If the different PC instances in code map to the same backing store (mysql for now), presumably, the cache name would be used for the physical "split" of the shared backing store, but that would presumably still be simpler than trying to mess with options? It is possible I am missing something in this discussion.

daniel renamed this task from ParsoidCachePrewarmJob should warm the useParsoid ParserOption to ParsoidCachePrewarmJob should set the useParsoid ParserOption.Mar 22 2023, 8:16 AM

If the different PC instances in code map to the same backing store (mysql for now), presumably, the cache name would be used for the physical "split" of the shared backing store, but that would presumably still be simpler than trying to mess with options? It is possible I am missing something in this discussion.

The idea is to set the correct options, and based on the options select the correct cache. This way, a "simple" setup doesn't need two parser cached (because useParsoid is present in the cache key), but large instances can use separate instances. We can't really avoid the complexity of ensuring the right options are set, because we need to options to be set in order to determine which ParserCache instance to use. Otherwise, we'd have to loop this information through separately, which would require us to change method signatures on all the relevant code paths.

By the way, the current production setup is to use different ParserCache instances with different names, but both these instances map to the same database tables. The cache name is just a prefix to the row key. This setup makes it easy to split the caches physically, without forcing us to do so immediately.

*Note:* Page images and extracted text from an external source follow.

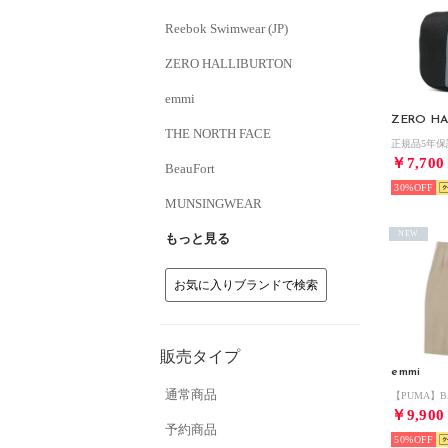
Reebok Swimwear (JP)
ZERO HALLIBURTON
emmi
ZERO HA
THE NORTH FACE
￥7,700
BeauFort
30%
MUNSINGWEAR
NEW
もっと見る
お気に入りブランドで検索
販売タイプ
emmi
通常商品
￥9,900
予約商品
50%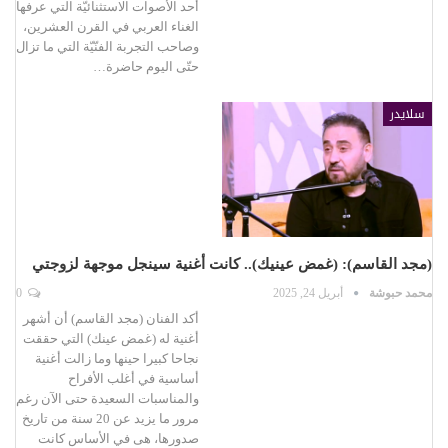
أحد الأصوات الاستثنائيّة التي عرفها
الغناء العربي في القرن العشرين،
وصاحب التجربة الفنّيّة التي ما تزال
حتّى اليوم حاضرة…
سلايدر
(مجد القاسم): (غمض عينيك).. كانت أغنية سينجل موجهة لزوجتي
محمد حبوشة
أبريل 24, 2025
0
أكد الفنان (مجد القاسم) أن أشهر
أغنية له (غمض عينك) التي حققت
نجاحا كبيرا حينها وما زالت أغنية
أساسية في أغلب الأفراح
والمناسبات السعيدة حتى الآن رغم
مرور ما يزيد عن 20 سنة من تاريخ
صدورها، هى في الأساس كانت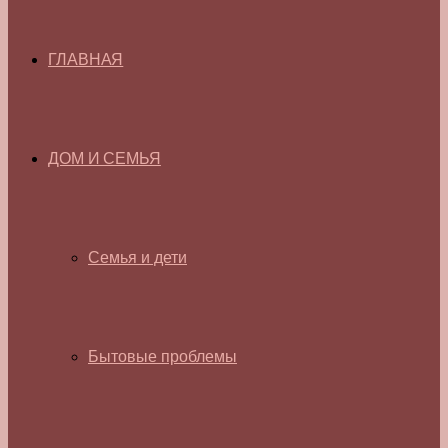
ГЛАВНАЯ
ДОМ И СЕМЬЯ
Семья и дети
Бытовые проблемы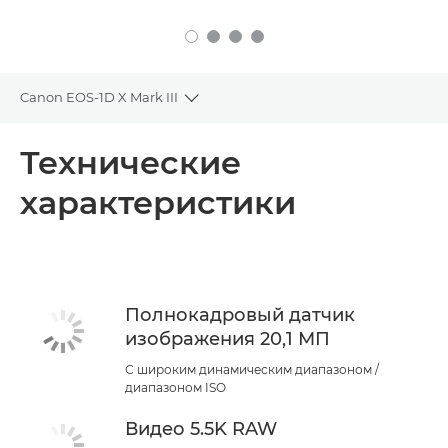
Canon EOS-1D X Mark III
Toggle breadcrumbs
Общая информация
Технические
характеристики
Технические характеристики
Полнокадровый датчик
изображения 20,1 МП
С широким динамическим диапазоном /
диапазоном ISO
Видео 5.5K RAW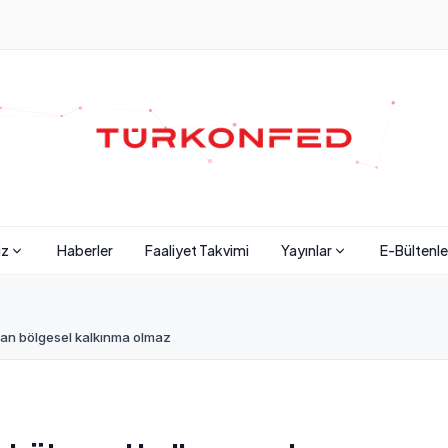
iz
Haberler
Faaliyet Takvimi
Yayınlar
E-Bültenle
dan bölgesel kalkınma olmaz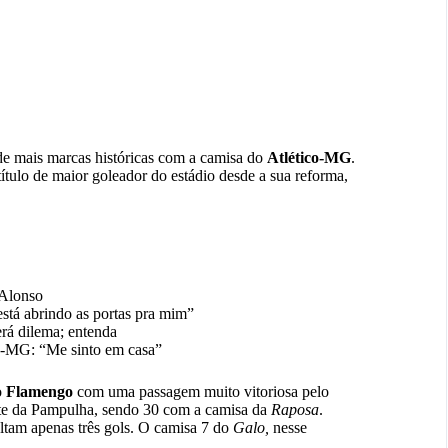
e mais marcas históricas com a camisa do
Atlético-MG
.
tulo de maior goleador do estádio desde a sua reforma,
 Alonso
stá abrindo as portas pra mim”
erá dilema; entenda
co-MG: “Me sinto em casa”
o
Flamengo
com uma passagem muito vitoriosa pelo
nte da Pampulha, sendo 30 com a camisa da
Raposa
.
altam apenas três gols. O camisa 7 do
Galo,
nesse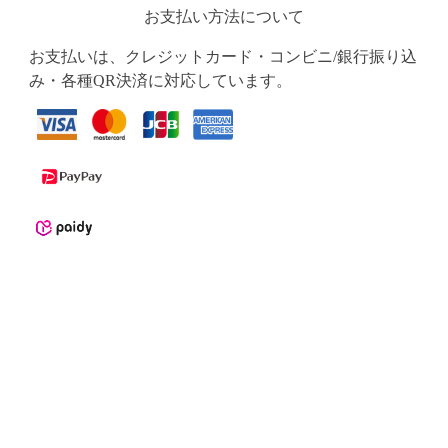
お支払い方法について
お支払いは、クレジットカード・コンビニ/銀行振り込
み・各種QR決済に対応しています。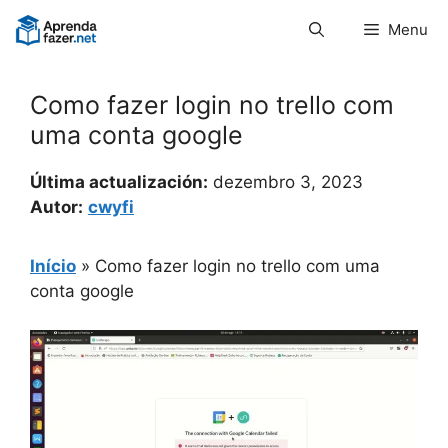
Pular
Menu
para
o
conteúdo
Como fazer login no trello com
uma conta google
Última actualización:
dezembro 3, 2023
Autor:
cwyfi
Início
»
Como fazer login no trello com uma
conta google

.We can't really avoid the complexity of ensuring the right options are set, because we need to options to be set in order to determine which ParserCache instance to use. Otherwise, we'd have to loop this information through separately, which would require us to change method signatures on all the relevant code paths.

This is the piece I wasn't aware of.

Right now the 'useParsoid' path and the ParsoidOutputAccess path use different cache names for the parsoid content. I'll switch them to use the same cache name in the next train, so that we're not trying to change too much at once and can keep a closer eye on any subtle content differences.

repeating what I said in the meeting with Daniel. If it's using the same general backend (MySQL PC), only splitting it via even fragmentation should just work out of the box. They are distributed via consistent hashing so it'll be in a random different (or the same in some cases) physical host. That makes it homogeneous and easy to maintain instead of maintaining two separate clusters.